START Data section

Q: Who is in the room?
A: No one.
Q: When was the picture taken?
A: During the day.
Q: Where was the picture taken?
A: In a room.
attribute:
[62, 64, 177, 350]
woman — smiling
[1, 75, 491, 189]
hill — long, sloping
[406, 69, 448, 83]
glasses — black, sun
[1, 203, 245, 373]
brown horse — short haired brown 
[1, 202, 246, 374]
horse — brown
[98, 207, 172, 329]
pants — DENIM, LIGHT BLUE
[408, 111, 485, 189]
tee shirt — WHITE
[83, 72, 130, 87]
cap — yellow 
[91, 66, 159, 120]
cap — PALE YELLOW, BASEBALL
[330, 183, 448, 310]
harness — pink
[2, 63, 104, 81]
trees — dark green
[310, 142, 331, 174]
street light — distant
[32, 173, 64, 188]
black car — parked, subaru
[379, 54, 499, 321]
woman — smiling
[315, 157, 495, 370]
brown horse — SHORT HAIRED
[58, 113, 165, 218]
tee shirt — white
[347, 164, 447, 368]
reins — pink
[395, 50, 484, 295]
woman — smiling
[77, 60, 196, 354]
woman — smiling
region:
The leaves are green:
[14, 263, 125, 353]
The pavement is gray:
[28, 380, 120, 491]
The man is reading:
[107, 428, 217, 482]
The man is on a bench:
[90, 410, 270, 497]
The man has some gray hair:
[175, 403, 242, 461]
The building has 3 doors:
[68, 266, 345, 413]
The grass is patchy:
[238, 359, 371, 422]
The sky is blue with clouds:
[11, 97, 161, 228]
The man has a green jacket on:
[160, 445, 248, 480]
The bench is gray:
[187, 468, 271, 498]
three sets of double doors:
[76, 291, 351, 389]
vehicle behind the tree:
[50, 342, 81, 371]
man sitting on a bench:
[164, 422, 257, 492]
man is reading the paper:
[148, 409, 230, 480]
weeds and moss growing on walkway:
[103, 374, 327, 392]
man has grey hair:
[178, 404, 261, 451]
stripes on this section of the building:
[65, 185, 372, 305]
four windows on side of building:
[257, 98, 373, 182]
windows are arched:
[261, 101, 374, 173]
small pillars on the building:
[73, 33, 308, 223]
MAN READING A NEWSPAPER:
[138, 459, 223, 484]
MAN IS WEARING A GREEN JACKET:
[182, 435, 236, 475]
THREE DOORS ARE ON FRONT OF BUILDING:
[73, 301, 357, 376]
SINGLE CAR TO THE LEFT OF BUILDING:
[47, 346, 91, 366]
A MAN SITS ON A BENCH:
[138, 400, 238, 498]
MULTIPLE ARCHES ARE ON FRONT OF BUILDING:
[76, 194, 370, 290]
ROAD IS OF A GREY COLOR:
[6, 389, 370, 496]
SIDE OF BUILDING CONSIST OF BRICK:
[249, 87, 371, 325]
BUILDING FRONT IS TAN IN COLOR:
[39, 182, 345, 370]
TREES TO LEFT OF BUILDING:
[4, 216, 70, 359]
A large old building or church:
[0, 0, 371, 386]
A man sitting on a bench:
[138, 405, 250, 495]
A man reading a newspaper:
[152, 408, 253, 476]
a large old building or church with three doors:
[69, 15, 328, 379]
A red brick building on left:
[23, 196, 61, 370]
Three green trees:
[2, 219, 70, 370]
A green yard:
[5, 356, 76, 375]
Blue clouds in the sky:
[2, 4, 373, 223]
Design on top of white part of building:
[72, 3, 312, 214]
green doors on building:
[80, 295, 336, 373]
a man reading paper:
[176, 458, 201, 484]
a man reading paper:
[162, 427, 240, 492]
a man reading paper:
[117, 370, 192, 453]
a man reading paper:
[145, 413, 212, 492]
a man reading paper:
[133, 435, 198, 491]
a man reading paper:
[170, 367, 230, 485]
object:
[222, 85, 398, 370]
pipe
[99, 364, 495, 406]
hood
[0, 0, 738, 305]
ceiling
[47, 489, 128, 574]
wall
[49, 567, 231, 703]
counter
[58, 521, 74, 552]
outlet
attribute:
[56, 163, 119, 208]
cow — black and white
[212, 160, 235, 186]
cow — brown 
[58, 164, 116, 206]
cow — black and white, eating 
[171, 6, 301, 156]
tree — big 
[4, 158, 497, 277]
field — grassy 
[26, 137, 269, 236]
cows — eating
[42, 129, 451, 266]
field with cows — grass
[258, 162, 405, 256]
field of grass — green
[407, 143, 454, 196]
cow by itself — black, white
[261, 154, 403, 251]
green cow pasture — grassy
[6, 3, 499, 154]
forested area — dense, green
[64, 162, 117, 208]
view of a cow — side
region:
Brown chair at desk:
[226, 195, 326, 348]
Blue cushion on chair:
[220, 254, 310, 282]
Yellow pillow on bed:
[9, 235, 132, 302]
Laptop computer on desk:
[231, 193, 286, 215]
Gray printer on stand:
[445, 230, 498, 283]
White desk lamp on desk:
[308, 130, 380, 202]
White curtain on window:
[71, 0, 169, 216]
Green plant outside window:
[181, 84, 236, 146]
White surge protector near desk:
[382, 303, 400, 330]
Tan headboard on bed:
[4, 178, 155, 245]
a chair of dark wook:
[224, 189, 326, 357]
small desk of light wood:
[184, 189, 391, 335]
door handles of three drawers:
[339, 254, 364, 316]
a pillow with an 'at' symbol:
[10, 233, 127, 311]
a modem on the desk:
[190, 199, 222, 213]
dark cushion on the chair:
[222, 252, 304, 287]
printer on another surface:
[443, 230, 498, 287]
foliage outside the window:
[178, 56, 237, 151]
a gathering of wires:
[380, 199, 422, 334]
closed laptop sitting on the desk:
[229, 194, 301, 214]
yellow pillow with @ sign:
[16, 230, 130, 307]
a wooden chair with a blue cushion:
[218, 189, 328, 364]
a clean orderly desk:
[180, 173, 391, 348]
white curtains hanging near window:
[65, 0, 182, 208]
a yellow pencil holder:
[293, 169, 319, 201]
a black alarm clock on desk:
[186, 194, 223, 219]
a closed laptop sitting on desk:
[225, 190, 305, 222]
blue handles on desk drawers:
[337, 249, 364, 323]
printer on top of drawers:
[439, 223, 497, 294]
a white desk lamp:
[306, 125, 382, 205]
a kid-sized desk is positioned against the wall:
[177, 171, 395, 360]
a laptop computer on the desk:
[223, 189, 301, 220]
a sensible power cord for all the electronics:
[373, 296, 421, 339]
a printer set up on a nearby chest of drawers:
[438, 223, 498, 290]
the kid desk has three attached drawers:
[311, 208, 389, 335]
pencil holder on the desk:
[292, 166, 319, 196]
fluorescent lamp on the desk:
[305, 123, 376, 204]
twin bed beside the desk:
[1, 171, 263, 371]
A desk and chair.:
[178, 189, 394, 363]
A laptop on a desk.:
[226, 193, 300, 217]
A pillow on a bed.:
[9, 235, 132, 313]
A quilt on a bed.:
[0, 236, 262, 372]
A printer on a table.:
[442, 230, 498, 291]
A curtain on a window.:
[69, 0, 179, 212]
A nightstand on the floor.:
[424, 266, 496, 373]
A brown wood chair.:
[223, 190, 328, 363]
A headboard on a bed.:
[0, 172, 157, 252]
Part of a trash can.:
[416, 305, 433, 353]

END Data section

### Task directions:
Format every line of the listing above as a JSON list of strings, one string per line, omitting blank lines.

### Expected answer:
[
  "Q: Who is in the room?",
  "A: No one.",
  "Q: When was the picture taken?",
  "A: During the day.",
  "Q: Where was the picture taken?",
  "A: In a room.",
  "attribute:",
  "[62, 64, 177, 350]",
  "woman — smiling",
  "[1, 75, 491, 189]",
  "hill — long, sloping",
  "[406, 69, 448, 83]",
  "glasses — black, sun",
  "[1, 203, 245, 373]",
  "brown horse — short haired brown ",
  "[1, 202, 246, 374]",
  "horse — brown",
  "[98, 207, 172, 329]",
  "pants — DENIM, LIGHT BLUE",
  "[408, 111, 485, 189]",
  "tee shirt — WHITE",
  "[83, 72, 130, 87]",
  "cap — yellow ",
  "[91, 66, 159, 120]",
  "cap — PALE YELLOW, BASEBALL",
  "[330, 183, 448, 310]",
  "harness — pink",
  "[2, 63, 104, 81]",
  "trees — dark green",
  "[310, 142, 331, 174]",
  "street light — distant",
  "[32, 173, 64, 188]",
  "black car — parked, subaru",
  "[379, 54, 499, 321]",
  "woman — smiling",
  "[315, 157, 495, 370]",
  "brown horse — SHORT HAIRED",
  "[58, 113, 165, 218]",
  "tee shirt — white",
  "[347, 164, 447, 368]",
  "reins — pink",
  "[395, 50, 484, 295]",
  "woman — smiling",
  "[77, 60, 196, 354]",
  "woman — smiling",
  "region:",
  "The leaves are green:",
  "[14, 263, 125, 353]",
  "The pavement is gray:",
  "[28, 380, 120, 491]",
  "The man is reading:",
  "[107, 428, 217, 482]",
  "The man is on a bench:",
  "[90, 410, 270, 497]",
  "The man has some gray hair:",
  "[175, 403, 242, 461]",
  "The building has 3 doors:",
  "[68, 266, 345, 413]",
  "The grass is patchy:",
  "[238, 359, 371, 422]",
  "The sky is blue with clouds:",
  "[11, 97, 161, 228]",
  "The man has a green jacket on:",
  "[160, 445, 248, 480]",
  "The bench is gray:",
  "[187, 468, 271, 498]",
  "three sets of double doors:",
  "[76, 291, 351, 389]",
  "vehicle behind the tree:",
  "[50, 342, 81, 371]",
  "man sitting on a bench:",
  "[164, 422, 257, 492]",
  "man is reading the paper:",
  "[148, 409, 230, 480]",
  "weeds and moss growing on walkway:",
  "[103, 374, 327, 392]",
  "man has grey hair:",
  "[178, 404, 261, 451]",
  "stripes on this section of the building:",
  "[65, 185, 372, 305]",
  "four windows on side of building:",
  "[257, 98, 373, 182]",
  "windows are arched:",
  "[261, 101, 374, 173]",
  "small pillars on the building:",
  "[73, 33, 308, 223]",
  "MAN READING A NEWSPAPER:",
  "[138, 459, 223, 484]",
  "MAN IS WEARING A GREEN JACKET:",
  "[182, 435, 236, 475]",
  "THREE DOORS ARE ON FRONT OF BUILDING:",
  "[73, 301, 357, 376]",
  "SINGLE CAR TO THE LEFT OF BUILDING:",
  "[47, 346, 91, 366]",
  "A MAN SITS ON A BENCH:",
  "[138, 400, 238, 498]",
  "MULTIPLE ARCHES ARE ON FRONT OF BUILDING:",
  "[76, 194, 370, 290]",
  "ROAD IS OF A GREY COLOR:",
  "[6, 389, 370, 496]",
  "SIDE OF BUILDING CONSIST OF BRICK:",
  "[249, 87, 371, 325]",
  "BUILDING FRONT IS TAN IN COLOR:",
  "[39, 182, 345, 370]",
  "TREES TO LEFT OF BUILDING:",
  "[4, 216, 70, 359]",
  "A large old building or church:",
  "[0, 0, 371, 386]",
  "A man sitting on a bench:",
  "[138, 405, 250, 495]",
  "A man reading a newspaper:",
  "[152, 408, 253, 476]",
  "a large old building or church with three doors:",
  "[69, 15, 328, 379]",
  "A red brick building on left:",
  "[23, 196, 61, 370]",
  "Three green trees:",
  "[2, 219, 70, 370]",
  "A green yard:",
  "[5, 356, 76, 375]",
  "Blue clouds in the sky:",
  "[2, 4, 373, 223]",
  "Design on top of white part of building:",
  "[72, 3, 312, 214]",
  "green doors on building:",
  "[80, 295, 336, 373]",
  "a man reading paper:",
  "[176, 458, 201, 484]",
  "a man reading paper:",
  "[162, 427, 240, 492]",
  "a man reading paper:",
  "[117, 370, 192, 453]",
  "a man reading paper:",
  "[145, 413, 212, 492]",
  "a man reading paper:",
  "[133, 435, 198, 491]",
  "a man reading paper:",
  "[170, 367, 230, 485]",
  "object:",
  "[222, 85, 398, 370]",
  "pipe",
  "[99, 364, 495, 406]",
  "hood",
  "[0, 0, 738, 305]",
  "ceiling",
  "[47, 489, 128, 574]",
  "wall",
  "[49, 567, 231, 703]",
  "counter",
  "[58, 521, 74, 552]",
  "outlet",
  "attribute:",
  "[56, 163, 119, 208]",
  "cow — black and white",
  "[212, 160, 235, 186]",
  "cow — brown ",
  "[58, 164, 116, 206]",
  "cow — black and white, eating ",
  "[171, 6, 301, 156]",
  "tree — big ",
  "[4, 158, 497, 277]",
  "field — grassy ",
  "[26, 137, 269, 236]",
  "cows — eating",
  "[42, 129, 451, 266]",
  "field with cows — grass",
  "[258, 162, 405, 256]",
  "field of grass — green",
  "[407, 143, 454, 196]",
  "cow by itself — black, white",
  "[261, 154, 403, 251]",
  "green cow pasture — grassy",
  "[6, 3, 499, 154]",
  "forested area — dense, green",
  "[64, 162, 117, 208]",
  "view of a cow — side",
  "region:",
  "Brown chair at desk:",
  "[226, 195, 326, 348]",
  "Blue cushion on chair:",
  "[220, 254, 310, 282]",
  "Yellow pillow on bed:",
  "[9, 235, 132, 302]",
  "Laptop computer on desk:",
  "[231, 193, 286, 215]",
  "Gray printer on stand:",
  "[445, 230, 498, 283]",
  "White desk lamp on desk:",
  "[308, 130, 380, 202]",
  "White curtain on window:",
  "[71, 0, 169, 216]",
  "Green plant outside window:",
  "[181, 84, 236, 146]",
  "White surge protector near desk:",
  "[382, 303, 400, 330]",
  "Tan headboard on bed:",
  "[4, 178, 155, 245]",
  "a chair of dark wook:",
  "[224, 189, 326, 357]",
  "small desk of light wood:",
  "[184, 189, 391, 335]",
  "door handles of three drawers:",
  "[339, 254, 364, 316]",
  "a pillow with an 'at' symbol:",
  "[10, 233, 127, 311]",
  "a modem on the desk:",
  "[190, 199, 222, 213]",
  "dark cushion on the chair:",
  "[222, 252, 304, 287]",
  "printer on another surface:",
  "[443, 230, 498, 287]",
  "foliage outside the window:",
  "[178, 56, 237, 151]",
  "a gathering of wires:",
  "[380, 199, 422, 334]",
  "closed laptop sitting on the desk:",
  "[229, 194, 301, 214]",
  "yellow pillow with @ sign:",
  "[16, 230, 130, 307]",
  "a wooden chair with a blue cushion:",
  "[218, 189, 328, 364]",
  "a clean orderly desk:",
  "[180, 173, 391, 348]",
  "white curtains hanging near window:",
  "[65, 0, 182, 208]",
  "a yellow pencil holder:",
  "[293, 169, 319, 201]",
  "a black alarm clock on desk:",
  "[186, 194, 223, 219]",
  "a closed laptop sitting on desk:",
  "[225, 190, 305, 222]",
  "blue handles on desk drawers:",
  "[337, 249, 364, 323]",
  "printer on top of drawers:",
  "[439, 223, 497, 294]",
  "a white desk lamp:",
  "[306, 125, 382, 205]",
  "a kid-sized desk is positioned against the wall:",
  "[177, 171, 395, 360]",
  "a laptop computer on the desk:",
  "[223, 189, 301, 220]",
  "a sensible power cord for all the electronics:",
  "[373, 296, 421, 339]",
  "a printer set up on a nearby chest of drawers:",
  "[438, 223, 498, 290]",
  "the kid desk has three attached drawers:",
  "[311, 208, 389, 335]",
  "pencil holder on the desk:",
  "[292, 166, 319, 196]",
  "fluorescent lamp on the desk:",
  "[305, 123, 376, 204]",
  "twin bed beside the desk:",
  "[1, 171, 263, 371]",
  "A desk and chair.:",
  "[178, 189, 394, 363]",
  "A laptop on a desk.:",
  "[226, 193, 300, 217]",
  "A pillow on a bed.:",
  "[9, 235, 132, 313]",
  "A quilt on a bed.:",
  "[0, 236, 262, 372]",
  "A printer on a table.:",
  "[442, 230, 498, 291]",
  "A curtain on a window.:",
  "[69, 0, 179, 212]",
  "A nightstand on the floor.:",
  "[424, 266, 496, 373]",
  "A brown wood chair.:",
  "[223, 190, 328, 363]",
  "A headboard on a bed.:",
  "[0, 172, 157, 252]",
  "Part of a trash can.:",
  "[416, 305, 433, 353]"
]